_Study text_:
+ + + + +
# 70L Planted Tank - Corydoras Trilineatus | Three Lined Cory Videos



## Sara P. (Sep 9, 2016)

I Love them! Corydoras are my favorite. These have beautiful coloration.


----------



## ryanlikesplants (Aug 19, 2016)

Thank you! Yeah they are really amazing. Super happy I picked them up first. Looking to get 2 more species down the track. Looking at potentially Cardinal Tetras and possibly Cherry Barbs? I heard they would all make good tank mates haha


----------



## Bernard E. Robinson Jr. (Aug 22, 2016)

Excellent production value. Beautiful fish. Love the song choice btw. You dropped my shoulders with this post.


----------



## ryanlikesplants (Aug 19, 2016)

Thanks B, I filmed it with my Canon 5D MkII and my 100mm macro f2.8. Really happy with the way it turned out so I will for sure be doing some more videos soon. Haha thanks man I thought some chilled dub would go nicely with the video. Appreciate the feedback man.


----------



## WaterLife (Jul 1, 2015)

Cool vids.

That Skyline though! And the Supra in the side bar 

That R33 yours? I hear Skylines are pretty common in the land of Oz


----------



## ryanlikesplants (Aug 19, 2016)

Thanks very much WaterLife! Haha yeah the Skyline is godly! Not mine though sadly... It was at a JDM meet I went to in the local area a few months back. Thats the video I made of the day at the car meet. Skylines are pretty common in Australia, I own a Silvia S15 though. Love it to death haha maddd cars.


----------



## WaterLife (Jul 1, 2015)

Haha nice! Yep, Silvia's look pretty common in AUS too.
+ + + + +
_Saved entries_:
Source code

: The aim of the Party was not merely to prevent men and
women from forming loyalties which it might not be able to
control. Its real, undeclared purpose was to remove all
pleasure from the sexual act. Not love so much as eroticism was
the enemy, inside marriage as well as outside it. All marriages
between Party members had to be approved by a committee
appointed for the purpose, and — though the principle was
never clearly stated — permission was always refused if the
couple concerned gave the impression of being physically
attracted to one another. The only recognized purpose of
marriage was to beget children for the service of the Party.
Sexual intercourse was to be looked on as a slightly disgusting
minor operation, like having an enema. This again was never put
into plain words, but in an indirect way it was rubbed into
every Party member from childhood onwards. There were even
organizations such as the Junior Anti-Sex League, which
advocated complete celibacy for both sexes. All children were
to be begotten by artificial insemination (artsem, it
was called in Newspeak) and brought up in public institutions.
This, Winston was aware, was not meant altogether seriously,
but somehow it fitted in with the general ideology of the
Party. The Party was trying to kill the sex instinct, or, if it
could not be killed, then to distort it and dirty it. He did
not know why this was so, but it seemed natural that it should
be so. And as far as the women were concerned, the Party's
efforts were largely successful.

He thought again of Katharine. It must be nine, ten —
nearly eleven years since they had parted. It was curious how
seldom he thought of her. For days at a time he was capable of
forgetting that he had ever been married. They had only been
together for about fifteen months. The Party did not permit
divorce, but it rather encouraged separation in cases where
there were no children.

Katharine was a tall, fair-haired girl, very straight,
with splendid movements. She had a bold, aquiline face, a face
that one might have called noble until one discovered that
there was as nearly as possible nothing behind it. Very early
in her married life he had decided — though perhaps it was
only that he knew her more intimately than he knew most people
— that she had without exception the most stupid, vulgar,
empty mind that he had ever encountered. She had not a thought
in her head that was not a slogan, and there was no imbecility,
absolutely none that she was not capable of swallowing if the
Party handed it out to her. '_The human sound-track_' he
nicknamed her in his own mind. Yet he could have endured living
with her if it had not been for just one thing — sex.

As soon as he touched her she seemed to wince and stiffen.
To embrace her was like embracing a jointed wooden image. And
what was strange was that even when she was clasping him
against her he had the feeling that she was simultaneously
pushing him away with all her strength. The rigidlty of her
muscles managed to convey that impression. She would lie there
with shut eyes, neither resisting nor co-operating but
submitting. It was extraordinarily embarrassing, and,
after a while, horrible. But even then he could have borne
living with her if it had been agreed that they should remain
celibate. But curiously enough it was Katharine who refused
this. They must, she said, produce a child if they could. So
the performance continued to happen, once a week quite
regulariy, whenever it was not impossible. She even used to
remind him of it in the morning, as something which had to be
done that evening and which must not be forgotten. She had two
+ + + + +
_Activities_:
[A] In the planted tank thread, what car does ryanlikesplants say he owns?
[B] From the planted tank thread, pull out the passage starting with "That Skyline though!" and going on through "haha maddd cars.", copied word for word.
[C] Carry on the planted tank thread from the point where it stops.
The rows above have no part in this work.

_Answers for each item_:
[A] A Silvia S15.

[B]
That Skyline though! And the Supra in the side bar 

That R33 yours? I hear Skylines are pretty common in the land of Oz


----------



## ryanlikesplants (Aug 19, 2016)

Thanks very much WaterLife! Haha yeah the Skyline is godly! Not mine though sadly... It was at a JDM meet I went to in the local area a few months back. Thats the video I made of the day at the car meet. Skylines are pretty common in Australia, I own a Silvia S15 though. Love it to death haha maddd cars.

[C]
JDM Silvia's are expensive to import here in the US, so we just buy front and rear JDM clips (entire nose clip or the entire rear end) and do the conversions or cut and weld the entire clips onto our USDM models  A bit of work, but they look so nice!

Got a pic of your S15? What engine you running, SR20 or swap? (2JZ ???  )

Man, I need to get into car scene. Just been trying to save money  My friend got a GTR (Godzirra) and 3 Audi's pushing 700+ WHP (don't know why he needs so many! lol)


----------



## ryanlikesplants (Aug 19, 2016)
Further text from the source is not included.